(Plotted data images)

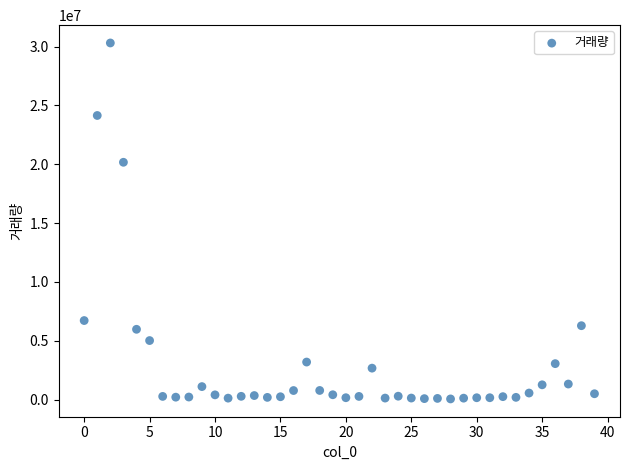

What Y value in the scatter plot is closest to 15179258?

20165721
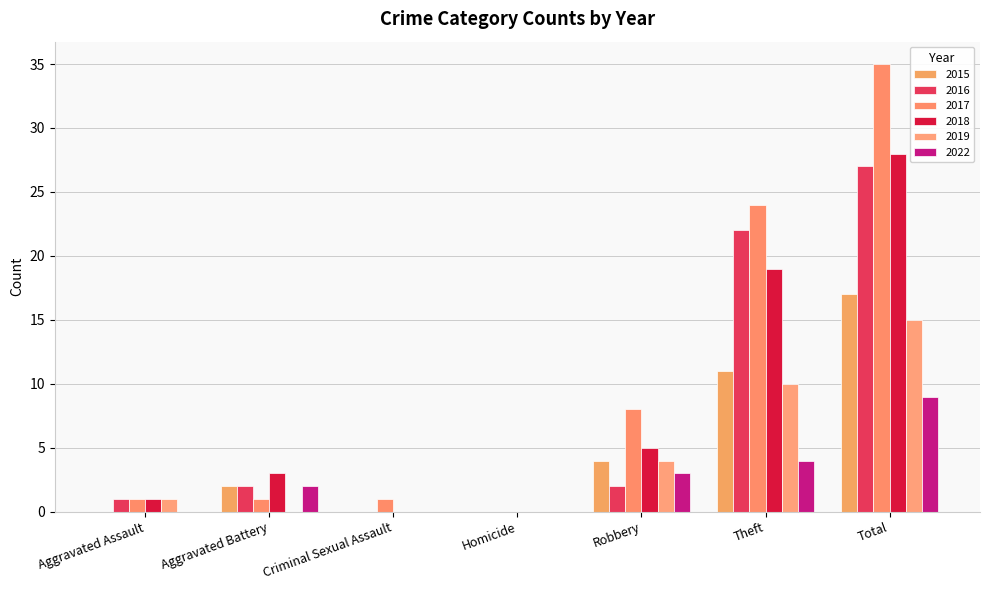

Reading left to right, list all the values displayed in this chart.

2015: Aggravated Assault=0	Aggravated Battery=2	Criminal Sexual Assault=0	Homicide=0	Robbery=4	Theft=11	Total=17
2016: Aggravated Assault=1	Aggravated Battery=2	Criminal Sexual Assault=0	Homicide=0	Robbery=2	Theft=22	Total=27
2017: Aggravated Assault=1	Aggravated Battery=1	Criminal Sexual Assault=1	Homicide=0	Robbery=8	Theft=24	Total=35
2018: Aggravated Assault=1	Aggravated Battery=3	Criminal Sexual Assault=0	Homicide=0	Robbery=5	Theft=19	Total=28
2019: Aggravated Assault=1	Aggravated Battery=0	Criminal Sexual Assault=0	Homicide=0	Robbery=4	Theft=10	Total=15
2022: Aggravated Assault=0	Aggravated Battery=2	Criminal Sexual Assault=0	Homicide=0	Robbery=3	Theft=4	Total=9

Task goal: Rewrite these lines with "scatter plot" changed to "dot plot" and nothing else altered, omitting the pictures.

Reply:
What Y value in the dot plot is closest to 15179258?

20165721

Reading left to right, list all the values displayed in this chart.

2015: Aggravated Assault=0	Aggravated Battery=2	Criminal Sexual Assault=0	Homicide=0	Robbery=4	Theft=11	Total=17
2016: Aggravated Assault=1	Aggravated Battery=2	Criminal Sexual Assault=0	Homicide=0	Robbery=2	Theft=22	Total=27
2017: Aggravated Assault=1	Aggravated Battery=1	Criminal Sexual Assault=1	Homicide=0	Robbery=8	Theft=24	Total=35
2018: Aggravated Assault=1	Aggravated Battery=3	Criminal Sexual Assault=0	Homicide=0	Robbery=5	Theft=19	Total=28
2019: Aggravated Assault=1	Aggravated Battery=0	Criminal Sexual Assault=0	Homicide=0	Robbery=4	Theft=10	Total=15
2022: Aggravated Assault=0	Aggravated Battery=2	Criminal Sexual Assault=0	Homicide=0	Robbery=3	Theft=4	Total=9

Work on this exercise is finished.